I don't think the tag was necessarily intended to be mutually exclusive from personification, but it was at least intended to cover characters that were already very near human and turning them outright human. For example animal girls/boys (i.e. human with animal ears and tail), elves/other pointy eared races, dolls (like the Rozen Maiden girls), androids, etc. Such transformations could be extremely minor, such as simply removing a character's pointy ears or removing a few lines on the skin of an android, so I can't say all cases of humanization inherently were personification, at least as I had understood it (which doesn't have to be correct).
Personification as a tag is rather broad on the type of transformation involved, covering anything from a cat turning into a cat on their hindlegs legs wearing human cloths all the way to a spaceship turning into a full fledged human wearing sci-fi gear on. Humanization on the other-hand was intended to be a specific transformation where you take a character that was already human-ish and strip them of anything that made them non-human, and thus becoming full human. (Going by that kind of definition for humanization, you could alternatively look at it that the character being transformed had to be human enough to be viewed as essentially a human with some additional traits.)

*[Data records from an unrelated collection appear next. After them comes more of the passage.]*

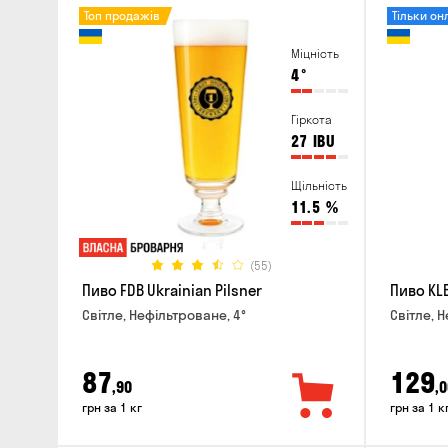
Топ продажів
Тільки он
Міцність
4
°
Гіркота
27
IBU
Щільність
11.5
%
(55)
Пиво FDB Ukrainian Pilsner
Пиво KLE
Світле, Нефільтроване, 4°
Світле, Н
87
129
,90
,0
грн за 1 кг
грн за 1 к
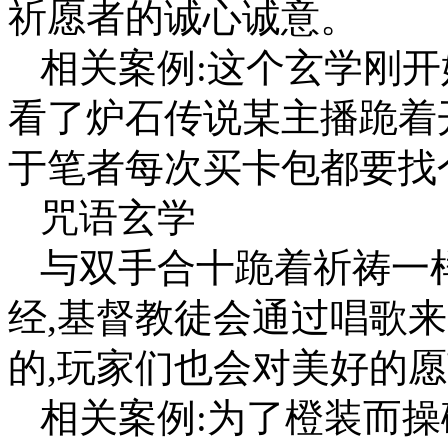
祈愿者的诚心诚意。
相关案例:这个玄学刚开
看了炉石传说某主播跪着
于笔者每次买卡包都要找
咒语玄学
与双手合十跪着祈祷一
经,基督教徒会通过唱歌
的,玩家们也会对美好的
相关案例:为了橙装而操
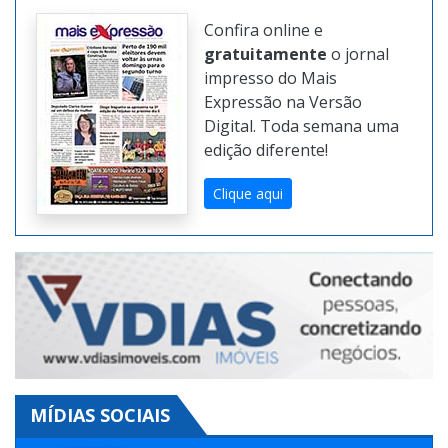
Confira online e
gratuitamente
o jornal
impresso do Mais
Expressão na Versão
Digital. Toda semana uma
edição diferente!
Clique aqui
MÍDIAS SOCIAIS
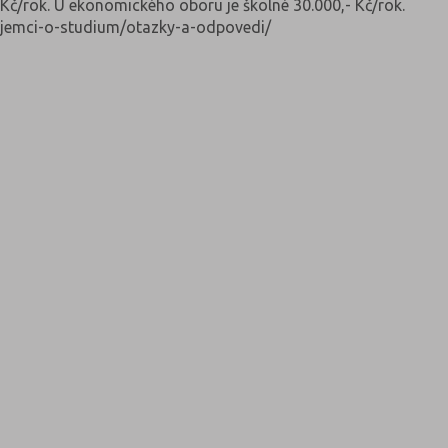
 Kč/rok. U ekonomického oboru je školné 30.000,- Kč/rok.
/zajemci-o-studium/otazky-a-odpovedi/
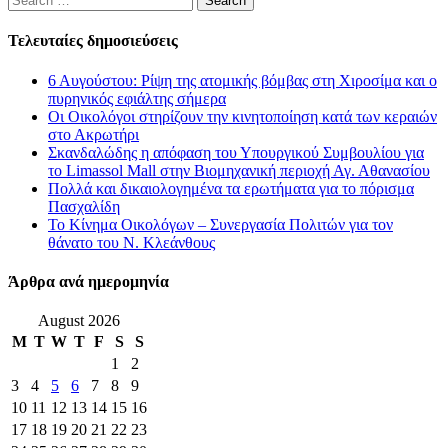
for:
Τελευταίες δημοσιεύσεις
6 Αυγούστου: Ρίψη της ατομικής βόμβας στη Χιροσίμα και ο
πυρηνικός εφιάλτης σήμερα
Οι Οικολόγοι στηρίζουν την κινητοποίηση κατά των κεραιών
στο Ακρωτήρι
Σκανδαλώδης η απόφαση του Υπουργικού Συμβουλίου για
το Limassol Mall στην Βιομηχανική περιοχή Αγ. Αθανασίου
Πολλά και δικαιολογημένα τα ερωτήματα για το πόρισμα
Πασχαλίδη
Το Κίνημα Οικολόγων – Συνεργασία Πολιτών για τον
θάνατο του Ν. Κλεάνθους
Άρθρα ανά ημερομηνία
August 2026
M
T
W
T
F
S
S
1
2
3
4
5
6
7
8
9
10
11
12
13
14
15
16
17
18
19
20
21
22
23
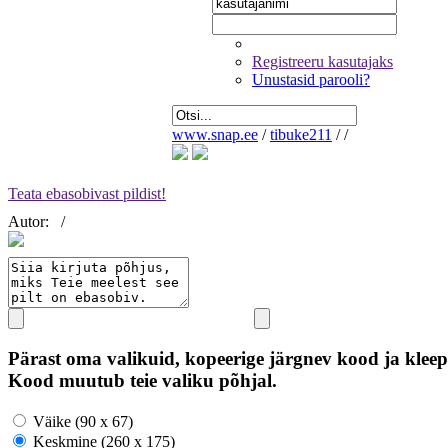
Registreeru kasutajaks
Unustasid parooli?
www.snap.ee
/
tibuke211
/
/
Teata ebasobivast pildist!
Autor:
/
Pärast oma valikuid, kopeerige järgnev kood ja kleep
Kood muutub teie valiku põhjal.
Väike (90 x 67)
Keskmine (260 x 175)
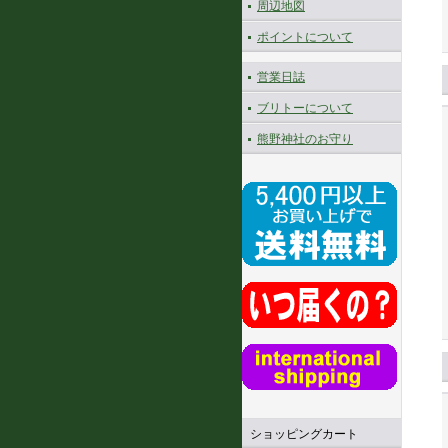
周辺地図
ポイントについて
営業日誌
ブリトーについて
熊野神社のお守り
ショッピングカート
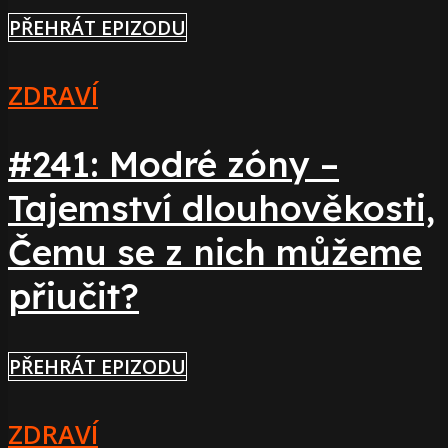
PŘEHRÁT EPIZODU
ZDRAVÍ
#241: Modré zóny –
Tajemství dlouhověkosti,
Čemu se z nich můžeme
přiučit?
PŘEHRÁT EPIZODU
ZDRAVÍ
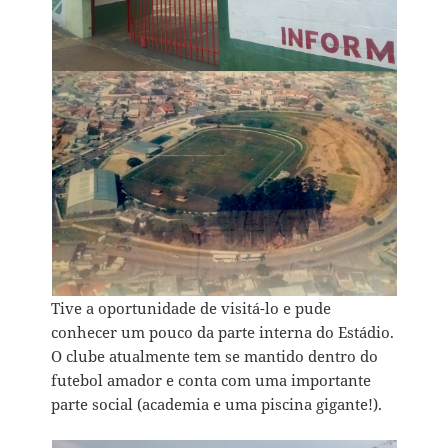
Tive a oportunidade de visitá-lo e pude
conhecer um pouco da parte interna do Estádio.
O clube atualmente tem se mantido dentro do
futebol amador e conta com uma importante
parte social (academia e uma piscina gigante!).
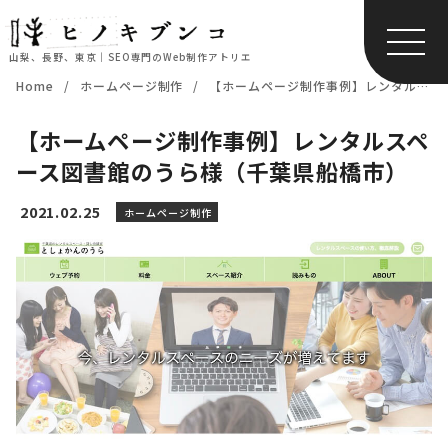
山梨、長野、東京｜SEO専門のWeb制作アトリエ
コ
Home
ホームページ制作
【ホームページ制作事例】レンタルスペース図書館のうら様（千葉県船橋市）
ン
テ
【ホームページ制作事例】レンタルスペ
ン
ース図書館のうら様（千葉県船橋市）
ツ
へ
2021.02.25
ホームページ制作
移
動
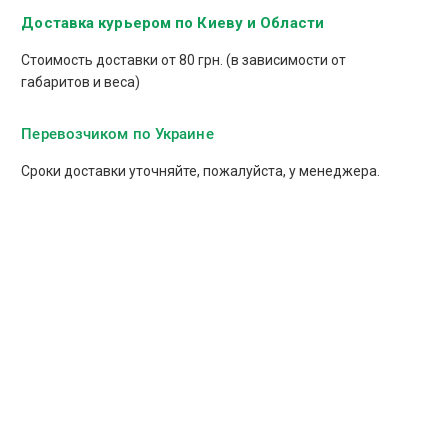
Доставка курьером по Киеву и Области
Стоимость доставки от 80 грн. (в зависимости от
габаритов и веса)
Перевозчиком по Украине
Сроки доставки уточняйте, пожалуйста, у менеджера.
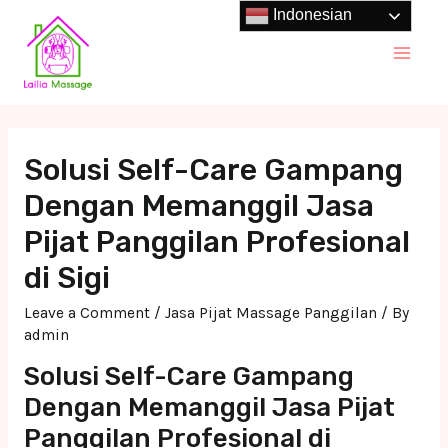
Skip
Indonesian
to
Main
content
Men
Solusi Self-Care Gampang
Dengan Memanggil Jasa
Pijat Panggilan Profesional
di Sigi
Leave a Comment
/
Jasa Pijat Massage Panggilan
/ By
admin
Solusi Self-Care Gampang
Dengan Memanggil Jasa Pijat
Panggilan Profesional di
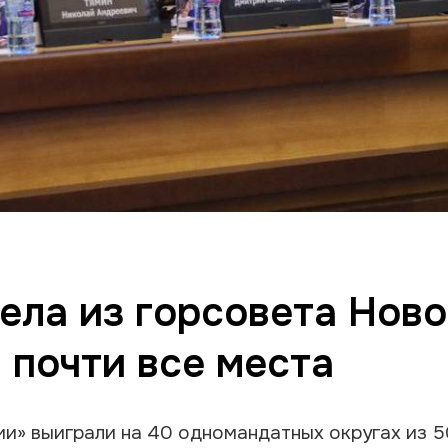
ела из горсовета Ново
 почти все места
и» выиграли на 40 одномандатных округах из 5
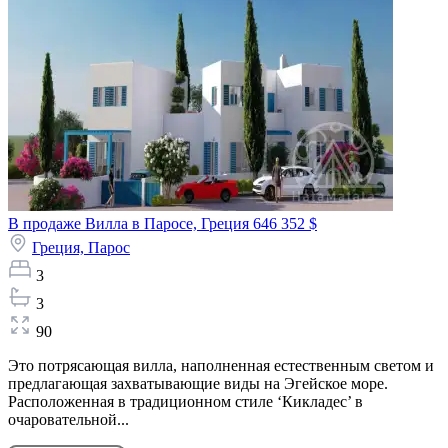
В продаже Вилла в Паросе, Греция
646 352 $
Греция,
Парос
3
3
90
Это потрясающая вилла, наполненная естественным светом и
предлагающая захватывающие виды на Эгейское море.
Расположенная в традиционном стиле ‘Кикладес’ в
очаровательной...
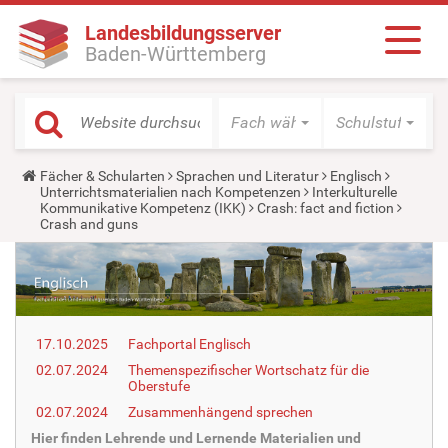
Landesbildungsserver
Baden-Württemberg
Fach wählen
Schulstufe wäh
Y
Fächer & Schularten
Sprachen und Literatur
Englisch
o
Unterrichtsmaterialien nach Kompetenzen
Interkulturelle
u
Kommunikative Kompetenz (IKK)
Crash: fact and fiction
a
Crash and guns
r
e
h
e
r
e
:
17.10.2025
Fachportal Englisch
02.07.2024
Themenspezifischer Wortschatz für die
Oberstufe
02.07.2024
Zusammenhängend sprechen
Hier finden Lehrende und Lernende Materialien und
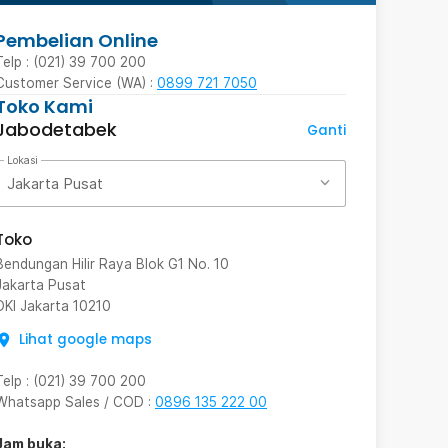
Pembelian Online
Telp : (021) 39 700 200
Customer Service (WA) :
0899 721 7050
Toko Kami
Jabodetabek
Ganti
Lokasi
Jakarta Pusat
Toko
Bendungan Hilir Raya Blok G1 No. 10
Jakarta Pusat
DKI Jakarta
10210
Lihat google maps
Telp
:
(021) 39 700 200
Whatsapp Sales / COD
:
0896 135 222 00
Jam buka:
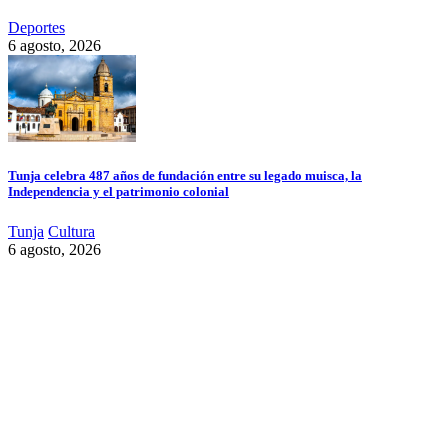
Deportes
6 agosto, 2026
Tunja celebra 487 años de fundación entre su legado muisca, la
Independencia y el patrimonio colonial
Tunja
Cultura
6 agosto, 2026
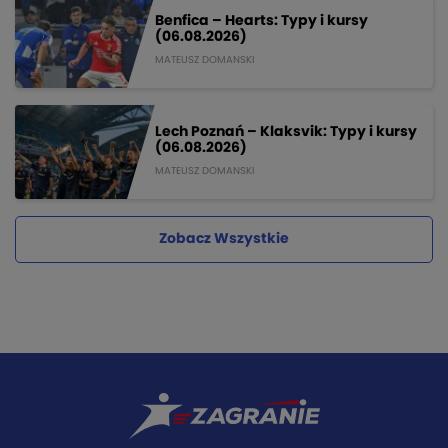
Benfica – Hearts: Typy i kursy
(06.08.2026)
MATEUSZ DOMANSKI
Lech Poznań – Klaksvik: Typy i kursy
(06.08.2026)
MATEUSZ DOMANSKI
Zobacz Wszystkie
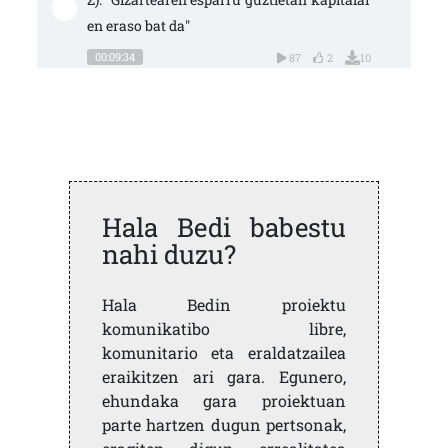
en eraso bat da"
00:09:34
87
2
10
Hala Bedi babestu
nahi duzu?
Hala Bedin proiektu
komunikatibo libre,
komunitario eta eraldatzailea
eraikitzen ari gara. Egunero,
ehundaka gara proiektuan
parte hartzen dugun pertsonak,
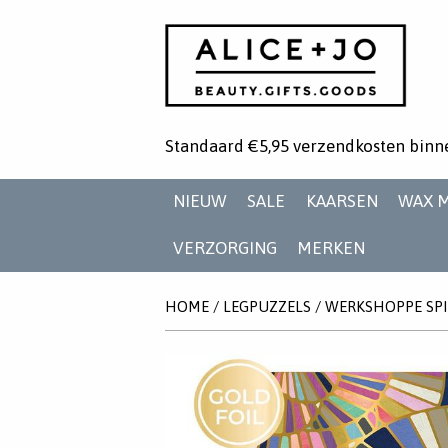
Standaard €5,95 verzendkosten binn
NIEUW
SALE
KAARSEN
WAX 
VERZORGING
MERKEN
HOME
/
LEGPUZZELS
/
WERKSHOPPE SPI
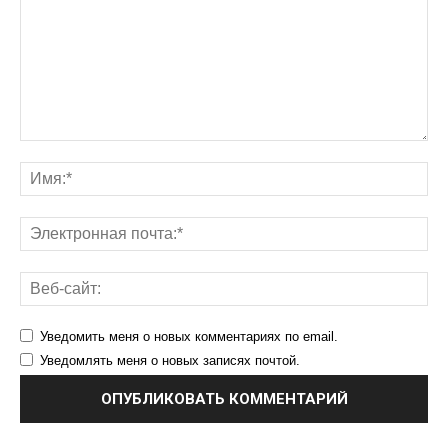
Уведомить меня о новых комментариях по email.
Уведомлять меня о новых записях почтой.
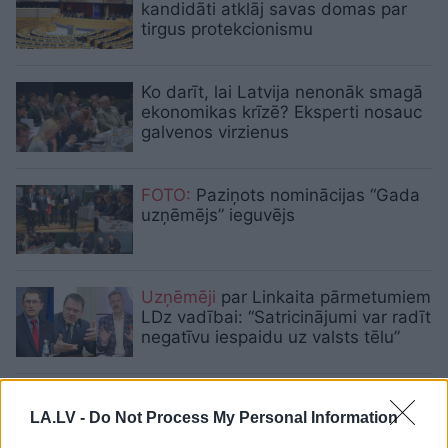
kandidāti atklāj savas domas par
tirgus protekcionismu
Ko darīt, lai Latvija nenonāk smagā
ekonomikas krīzē? Eksperti nosauc
galvenos virzienus
FOTO:
Paziņots nominācijas “Gada
uzņēmējs” ieguvējs
Uzņēmēji
par Linkaita pārmetumiem
LDz vadībai: “Satricinājumi var radīt
negatīvu iespaidu uz valsts tēlu”
Kā
novērst darbaspēka trūkumu?
LA.LV -
Do Not Process My Personal Information
LTRK piedāvā ieviest
iestājeksāmenu vidusskolā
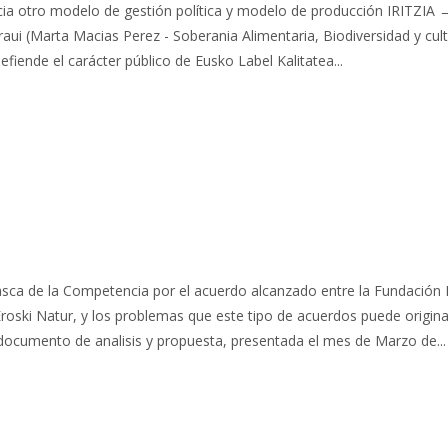
a otro modelo de gestión política y modelo de producción IRITZIA → E
haraui (Marta Macias Perez - Soberania Alimentaria, Biodiversidad y c
fiende el carácter público de Eusko Label Kalitatea...
asca de la Competencia por el acuerdo alcanzado entre la Fundación Ha
 Eroski Natur, y los problemas que este tipo de acuerdos puede origina
 documento de analisis y propuesta, presentada el mes de Marzo de...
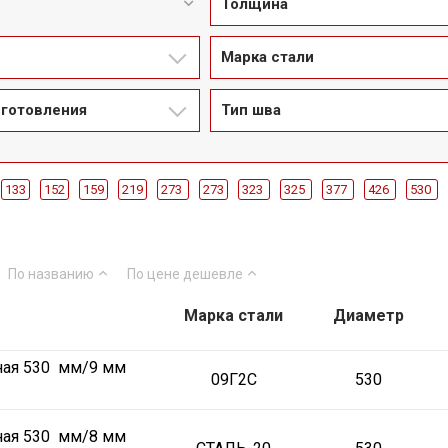
Толщина
Марка стали
зготовления
Тип шва
133
152
159
219
273
273
323
325
377
426
530
ГС
СТАЛЬ-20
СТАЛЬ-10
ГОСТ 31447-2012
ГОСТ 20295-85
20295-
219
ДУ273
ДУ323
ДУ325
ДУ377
ДУ426
ДУ530
ДУ630
Д
По названию
По цене
дешевле
Марка стали
Диаметр
ная 530 мм/9 мм
09Г2С
530
ная 530 мм/8 мм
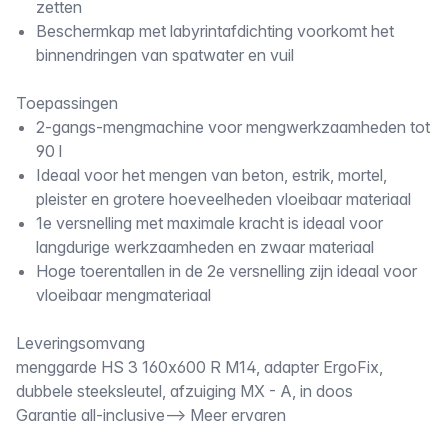
zetten
Beschermkap met labyrintafdichting voorkomt het
binnendringen van spatwater en vuil
Toepassingen
2-gangs-mengmachine voor mengwerkzaamheden tot
90 l
Ideaal voor het mengen van beton, estrik, mortel,
pleister en grotere hoeveelheden vloeibaar materiaal
1e versnelling met maximale kracht is ideaal voor
langdurige werkzaamheden en zwaar materiaal
Hoge toerentallen in de 2e versnelling zijn ideaal voor
vloeibaar mengmateriaal
Leveringsomvang
menggarde HS 3 160x600 R M14, adapter ErgoFix,
dubbele steeksleutel, afzuiging MX - A, in doos
Garantie all-inclusive--> Meer ervaren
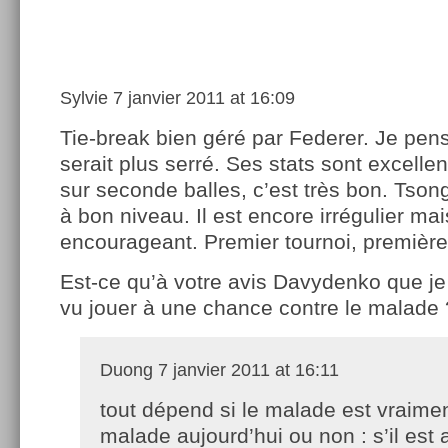
Sylvie
7 janvier 2011 at 16:09
Tie-break bien géré par Federer. Je pen
serait plus serré. Ses stats sont excelle
sur seconde balles, c’est très bon. Tson
à bon niveau. Il est encore irrégulier mai
encourageant. Premier tournoi, première 
Est-ce qu’à votre avis Davydenko que je
vu jouer à une chance contre le malade 
Duong
7 janvier 2011 at 16:11
tout dépend si le malade est vraime
malade aujourd’hui ou non : s’il est 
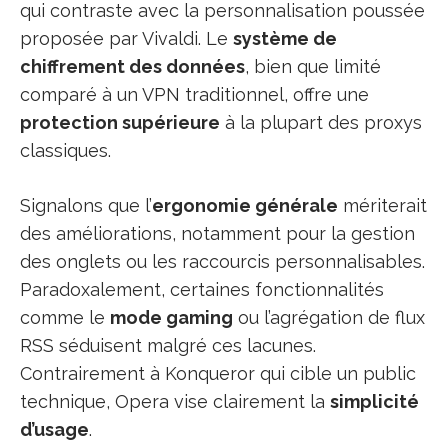
qui contraste avec la personnalisation poussée
proposée par Vivaldi. Le
système de
chiffrement des données
, bien que limité
comparé à un VPN traditionnel, offre une
protection supérieure
à la plupart des proxys
classiques.
Signalons que l’
ergonomie générale
mériterait
des améliorations, notamment pour la gestion
des onglets ou les raccourcis personnalisables.
Paradoxalement, certaines fonctionnalités
comme le
mode gaming
ou l’agrégation de flux
RSS séduisent malgré ces lacunes.
Contrairement à Konqueror qui cible un public
technique, Opera vise clairement la
simplicité
d’usage
.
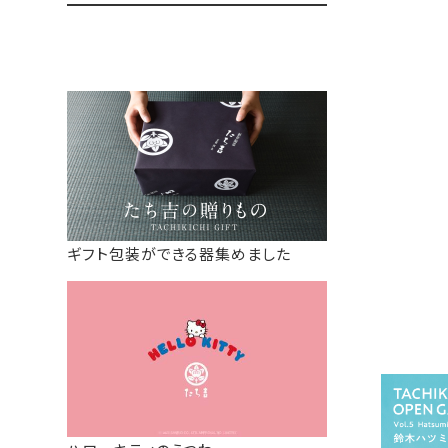
ギフト包装ができる器集めました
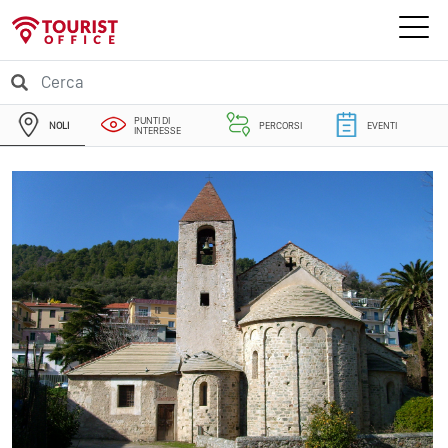
PUNTI DI
NOLI
PERCORSI
EVENTI
INTERESSE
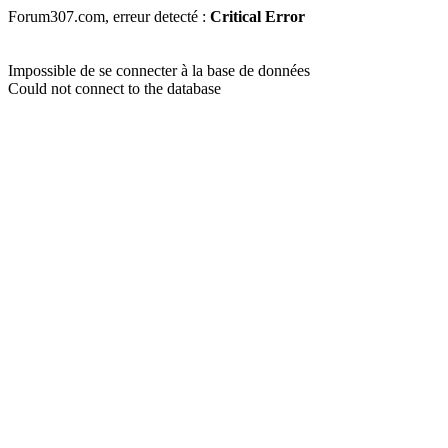
Forum307.com, erreur detecté :
Critical Error
Impossible de se connecter à la base de données
Could not connect to the database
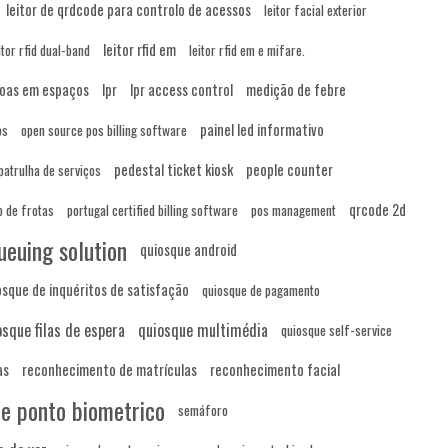
leitor de qrdcode para controlo de acessos
leitor facial exterior
leitor rfid em
itor rfid dual-band
leitor rfid em e mifare.
soas em espaços
lpr
lpr access control
medição de febre
painel led informativo
ps
open source pos billing software
pedestal ticket kiosk
people counter
patrulha de serviços
qrcode 2d
o de frotas
portugal certified billing software
pos management
ueuing solution
quiosque android
osque de inquéritos de satisfação
quiosque de pagamento
osque filas de espera
quiosque multimédia
quiosque self-service
as
reconhecimento de matrículas
reconhecimento facial
de ponto biometrico
semáforo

The issue Veradux brings up is really how the site has changed and grown, especially the increase in ESL users and perhaps also simply newcomers who may be more inclined to judge tags off of their name alone. That's not something that can be easily resolved for very niche and specific concepts, outside of trying to keep them into consideration when naming things. In this case the tag being named humanization is likely misleading as it doesn't cover all cases of "becoming human" or it's easily being misinterpreted as to mean "becoming human-like." In this case the current humanization tag would be more accurately named something like humanoid-to-human_transformation.